WHAT TO DO
Report each line of the records below that uses the word "ankle".

==== WORKING DATA ====

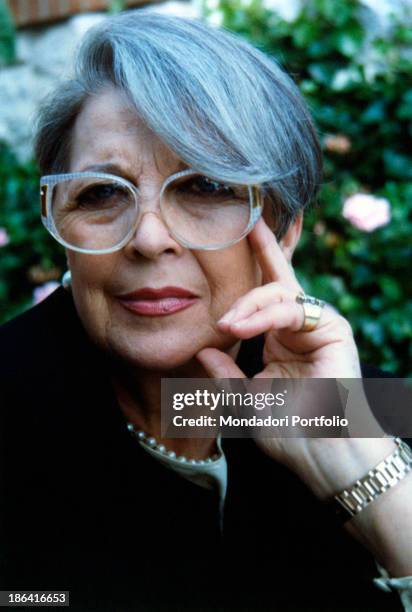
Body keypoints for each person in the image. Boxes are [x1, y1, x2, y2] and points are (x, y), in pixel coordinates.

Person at [0, 9, 411, 612]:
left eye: (206, 186)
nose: (148, 238)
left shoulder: (374, 409)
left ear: (285, 226)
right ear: (62, 230)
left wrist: (363, 473)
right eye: (102, 193)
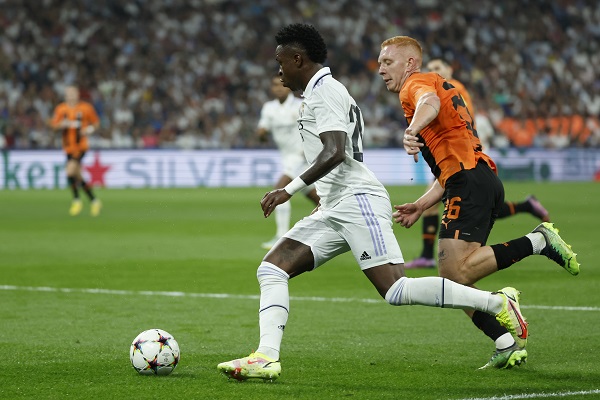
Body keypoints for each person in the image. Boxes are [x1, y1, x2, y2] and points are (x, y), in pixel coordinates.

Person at [217, 23, 529, 382]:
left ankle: (497, 302)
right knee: (272, 268)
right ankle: (266, 357)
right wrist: (325, 199)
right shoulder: (321, 92)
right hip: (336, 204)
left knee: (396, 289)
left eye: (281, 61)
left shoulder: (326, 92)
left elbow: (336, 152)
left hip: (357, 199)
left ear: (298, 59)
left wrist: (289, 189)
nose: (278, 69)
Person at [377, 36, 579, 369]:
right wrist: (420, 203)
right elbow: (446, 167)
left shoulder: (415, 85)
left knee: (453, 274)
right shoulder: (435, 85)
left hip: (469, 182)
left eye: (388, 62)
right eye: (381, 63)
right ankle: (506, 342)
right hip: (473, 179)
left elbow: (429, 102)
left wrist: (411, 129)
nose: (381, 70)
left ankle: (536, 243)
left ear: (410, 63)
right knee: (456, 281)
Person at [405, 58, 550, 269]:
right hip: (455, 156)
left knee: (461, 207)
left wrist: (414, 129)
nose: (433, 71)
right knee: (465, 207)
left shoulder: (452, 88)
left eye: (438, 68)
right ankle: (526, 209)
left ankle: (430, 255)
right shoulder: (444, 88)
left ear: (449, 69)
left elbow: (453, 120)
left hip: (463, 157)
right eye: (431, 69)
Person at [257, 76, 320, 250]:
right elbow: (262, 131)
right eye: (274, 85)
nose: (278, 88)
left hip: (301, 155)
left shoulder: (300, 105)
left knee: (280, 189)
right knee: (316, 196)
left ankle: (280, 237)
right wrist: (261, 134)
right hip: (287, 157)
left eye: (281, 85)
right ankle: (341, 221)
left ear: (287, 87)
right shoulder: (269, 108)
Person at [50, 85, 102, 216]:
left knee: (69, 171)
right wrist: (61, 124)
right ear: (65, 95)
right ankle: (94, 201)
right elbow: (54, 126)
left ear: (78, 94)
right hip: (68, 147)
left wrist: (87, 130)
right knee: (77, 176)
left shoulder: (86, 108)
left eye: (73, 93)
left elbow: (96, 123)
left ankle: (76, 200)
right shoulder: (61, 109)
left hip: (81, 147)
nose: (71, 95)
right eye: (69, 93)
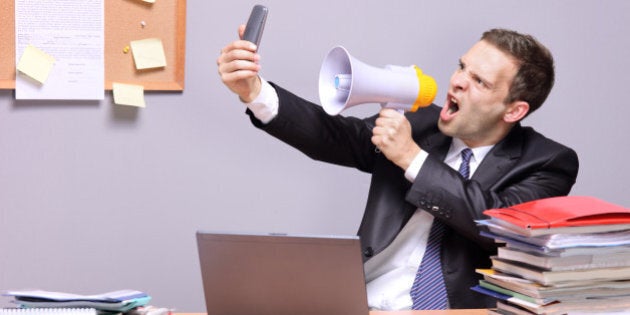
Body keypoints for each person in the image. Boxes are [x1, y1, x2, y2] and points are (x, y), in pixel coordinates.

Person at [217, 25, 579, 310]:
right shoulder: (421, 123)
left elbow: (495, 223)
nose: (457, 81)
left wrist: (411, 158)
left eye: (479, 81)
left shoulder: (548, 162)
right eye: (462, 66)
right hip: (366, 304)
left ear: (514, 110)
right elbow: (335, 136)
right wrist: (254, 91)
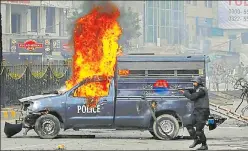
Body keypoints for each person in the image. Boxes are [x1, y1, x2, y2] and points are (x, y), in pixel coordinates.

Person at [179, 76, 210, 150]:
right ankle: (196, 140)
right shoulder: (197, 89)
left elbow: (192, 97)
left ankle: (204, 145)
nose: (193, 83)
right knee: (188, 124)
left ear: (198, 82)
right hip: (197, 111)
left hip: (203, 112)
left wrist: (184, 92)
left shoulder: (201, 90)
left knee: (199, 130)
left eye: (195, 82)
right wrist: (187, 90)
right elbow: (192, 91)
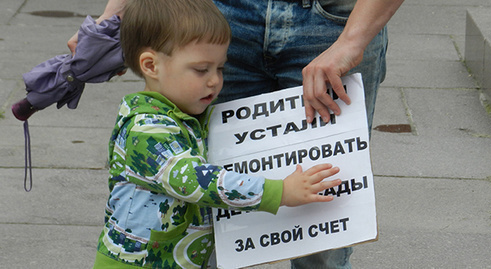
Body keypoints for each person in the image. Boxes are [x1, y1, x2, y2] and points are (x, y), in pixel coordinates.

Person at [70, 1, 404, 268]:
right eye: (202, 70)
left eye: (220, 68)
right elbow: (198, 180)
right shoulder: (146, 128)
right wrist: (279, 192)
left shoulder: (180, 115)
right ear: (151, 66)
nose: (215, 81)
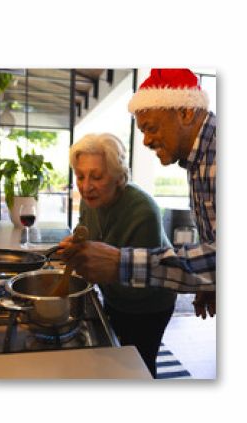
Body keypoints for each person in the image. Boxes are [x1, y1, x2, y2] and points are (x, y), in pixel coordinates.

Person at [59, 68, 216, 319]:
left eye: (151, 128)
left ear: (186, 113)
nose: (144, 141)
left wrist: (117, 263)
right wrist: (211, 282)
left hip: (147, 306)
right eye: (142, 131)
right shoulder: (199, 161)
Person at [61, 132, 176, 377]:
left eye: (97, 176)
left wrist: (89, 264)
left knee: (139, 367)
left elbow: (141, 288)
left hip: (150, 304)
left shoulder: (143, 210)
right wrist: (77, 244)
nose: (86, 186)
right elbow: (88, 234)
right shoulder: (88, 200)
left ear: (118, 175)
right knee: (116, 360)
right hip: (114, 296)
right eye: (80, 176)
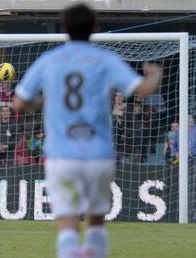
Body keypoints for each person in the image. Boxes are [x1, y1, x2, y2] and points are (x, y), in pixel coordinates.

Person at [13, 3, 162, 258]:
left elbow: (18, 103)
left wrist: (42, 102)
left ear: (63, 28)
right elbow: (143, 90)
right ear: (95, 28)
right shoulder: (105, 59)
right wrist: (156, 74)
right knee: (95, 222)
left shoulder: (49, 60)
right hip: (98, 154)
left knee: (67, 225)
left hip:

====

RESPONSE
left ankle: (497, 302)
right ankle: (266, 357)
right ankle: (506, 342)
left ankle: (536, 243)
right ankle: (526, 209)
left ankle: (430, 255)
left ankle: (280, 237)
right ankle: (341, 221)
right ankle: (94, 201)
left ankle: (76, 200)
right ankle: (196, 140)
left ankle: (204, 145)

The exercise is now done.